» TEXT BLOCK
=== Section Start ===

The intention of this benchmark is to measure events delivery
bandwidth: N threads produce events and 1 thread consumes events
calling epoll_wait(2).

Benchmark does measurements for 8, 16, 32, 64 and 128 threads in
a loop.

This one differs from epoll-wait-1pmc in that it produces events
from many threads and consumes from one, thus mp1c (many producers
1 consumer).

Signed-off-by: Roman Penyaev <rpenyaev@suse.de>
Cc: Arnaldo Carvalho de Melo <acme@redhat.com>
Cc: Andrew Morton <akpm@linux-foundation.org>
Cc: Davidlohr Bueso <dbueso@suse.de>
Cc: Jason Baron <jbaron@akamai.com>
Cc: linux-kernel@vger.kernel.org
---
 tools/perf/bench/Build             |   1 +
 tools/perf/bench/bench.h           |   1 +
 tools/perf/bench/epoll-wait-mp1c.c | 175 +++++++++++++++++++++++++++++
 tools/perf/builtin-bench.c         |   1 +
 4 files changed, 178 insertions(+)

=== Section End ===

» EXCERPTED RECORDS
=== Section Start ===

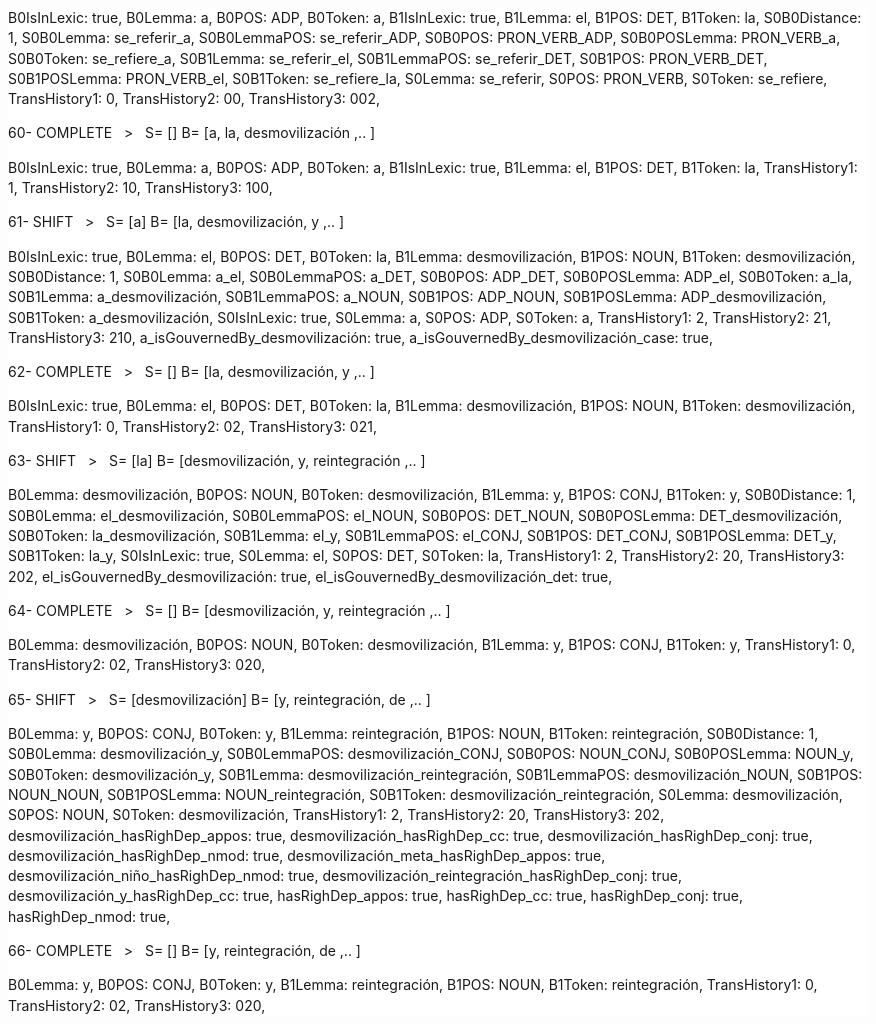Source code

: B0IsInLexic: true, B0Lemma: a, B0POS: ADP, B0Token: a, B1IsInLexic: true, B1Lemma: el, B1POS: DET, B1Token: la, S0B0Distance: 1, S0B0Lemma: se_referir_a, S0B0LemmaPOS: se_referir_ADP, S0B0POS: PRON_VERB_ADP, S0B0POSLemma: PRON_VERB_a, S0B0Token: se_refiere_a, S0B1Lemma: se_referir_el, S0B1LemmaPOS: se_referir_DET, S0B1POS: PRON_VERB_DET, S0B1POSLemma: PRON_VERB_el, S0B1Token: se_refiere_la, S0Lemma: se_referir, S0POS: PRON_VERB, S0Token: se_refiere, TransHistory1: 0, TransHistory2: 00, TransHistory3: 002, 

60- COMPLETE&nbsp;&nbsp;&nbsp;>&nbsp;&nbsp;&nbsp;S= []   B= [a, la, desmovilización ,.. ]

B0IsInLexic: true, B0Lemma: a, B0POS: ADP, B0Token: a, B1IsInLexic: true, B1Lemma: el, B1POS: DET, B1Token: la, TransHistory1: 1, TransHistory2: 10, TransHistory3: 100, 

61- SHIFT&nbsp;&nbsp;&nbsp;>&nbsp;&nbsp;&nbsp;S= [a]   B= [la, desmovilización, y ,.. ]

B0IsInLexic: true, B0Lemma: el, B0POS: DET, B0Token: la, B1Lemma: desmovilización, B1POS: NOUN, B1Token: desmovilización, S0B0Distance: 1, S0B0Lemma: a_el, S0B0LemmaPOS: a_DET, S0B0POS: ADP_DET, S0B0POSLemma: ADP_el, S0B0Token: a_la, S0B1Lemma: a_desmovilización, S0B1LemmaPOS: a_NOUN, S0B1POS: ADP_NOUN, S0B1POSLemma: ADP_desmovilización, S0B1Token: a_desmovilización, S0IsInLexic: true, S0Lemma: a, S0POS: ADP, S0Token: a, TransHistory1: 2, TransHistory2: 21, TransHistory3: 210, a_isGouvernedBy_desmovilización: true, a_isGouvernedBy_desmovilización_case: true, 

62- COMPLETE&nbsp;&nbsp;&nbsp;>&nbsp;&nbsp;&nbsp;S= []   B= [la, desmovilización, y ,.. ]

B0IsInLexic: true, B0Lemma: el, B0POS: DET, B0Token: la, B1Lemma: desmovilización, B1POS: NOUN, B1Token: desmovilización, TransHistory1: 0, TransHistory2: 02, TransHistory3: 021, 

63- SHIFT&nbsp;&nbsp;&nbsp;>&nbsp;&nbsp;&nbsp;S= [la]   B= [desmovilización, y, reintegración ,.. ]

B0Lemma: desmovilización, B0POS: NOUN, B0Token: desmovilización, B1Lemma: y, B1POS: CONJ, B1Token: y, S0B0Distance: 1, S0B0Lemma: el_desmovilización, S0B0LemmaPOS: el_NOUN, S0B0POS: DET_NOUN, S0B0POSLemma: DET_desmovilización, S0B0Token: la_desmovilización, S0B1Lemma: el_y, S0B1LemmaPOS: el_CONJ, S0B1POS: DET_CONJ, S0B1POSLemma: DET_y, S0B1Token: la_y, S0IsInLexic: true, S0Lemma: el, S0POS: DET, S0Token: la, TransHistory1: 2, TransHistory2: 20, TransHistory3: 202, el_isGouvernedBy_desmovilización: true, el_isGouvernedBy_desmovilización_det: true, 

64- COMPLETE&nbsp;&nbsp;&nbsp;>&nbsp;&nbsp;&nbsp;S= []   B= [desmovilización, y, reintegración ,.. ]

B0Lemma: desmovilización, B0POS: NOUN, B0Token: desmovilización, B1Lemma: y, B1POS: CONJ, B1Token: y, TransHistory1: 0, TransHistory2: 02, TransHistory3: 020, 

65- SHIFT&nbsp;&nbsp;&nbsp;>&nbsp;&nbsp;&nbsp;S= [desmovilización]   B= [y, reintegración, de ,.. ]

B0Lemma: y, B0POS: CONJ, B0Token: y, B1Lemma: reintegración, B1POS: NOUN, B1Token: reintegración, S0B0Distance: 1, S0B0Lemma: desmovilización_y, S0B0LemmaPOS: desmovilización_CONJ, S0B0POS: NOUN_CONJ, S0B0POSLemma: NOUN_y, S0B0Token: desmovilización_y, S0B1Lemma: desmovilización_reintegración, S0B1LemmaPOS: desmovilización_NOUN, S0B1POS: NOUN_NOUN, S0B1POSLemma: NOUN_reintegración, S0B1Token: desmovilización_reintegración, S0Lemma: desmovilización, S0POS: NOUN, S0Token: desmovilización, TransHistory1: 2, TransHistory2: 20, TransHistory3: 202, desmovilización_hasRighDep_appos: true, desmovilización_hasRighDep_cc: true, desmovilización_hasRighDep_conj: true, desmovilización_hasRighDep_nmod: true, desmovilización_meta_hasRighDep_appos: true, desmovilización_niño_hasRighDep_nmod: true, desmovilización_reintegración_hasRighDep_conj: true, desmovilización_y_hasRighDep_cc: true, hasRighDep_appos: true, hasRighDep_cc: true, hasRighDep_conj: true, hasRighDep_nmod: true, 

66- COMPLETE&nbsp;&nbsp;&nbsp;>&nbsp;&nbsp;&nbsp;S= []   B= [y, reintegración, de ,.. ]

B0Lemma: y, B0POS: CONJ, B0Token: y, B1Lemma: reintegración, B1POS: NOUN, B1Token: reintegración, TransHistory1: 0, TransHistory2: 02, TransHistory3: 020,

=== Section End ===

Reproduce the whole epoll benchmark patch text word for word. The material is not needed for the work that follows.

The intention of this benchmark is to measure events delivery
bandwidth: N threads produce events and 1 thread consumes events
calling epoll_wait(2).

Benchmark does measurements for 8, 16, 32, 64 and 128 threads in
a loop.

This one differs from epoll-wait-1pmc in that it produces events
from many threads and consumes from one, thus mp1c (many producers
1 consumer).

Signed-off-by: Roman Penyaev <rpenyaev@suse.de>
Cc: Arnaldo Carvalho de Melo <acme@redhat.com>
Cc: Andrew Morton <akpm@linux-foundation.org>
Cc: Davidlohr Bueso <dbueso@suse.de>
Cc: Jason Baron <jbaron@akamai.com>
Cc: linux-kernel@vger.kernel.org
---
 tools/perf/bench/Build             |   1 +
 tools/perf/bench/bench.h           |   1 +
 tools/perf/bench/epoll-wait-mp1c.c | 175 +++++++++++++++++++++++++++++
 tools/perf/builtin-bench.c         |   1 +
 4 files changed, 178 insertions(+)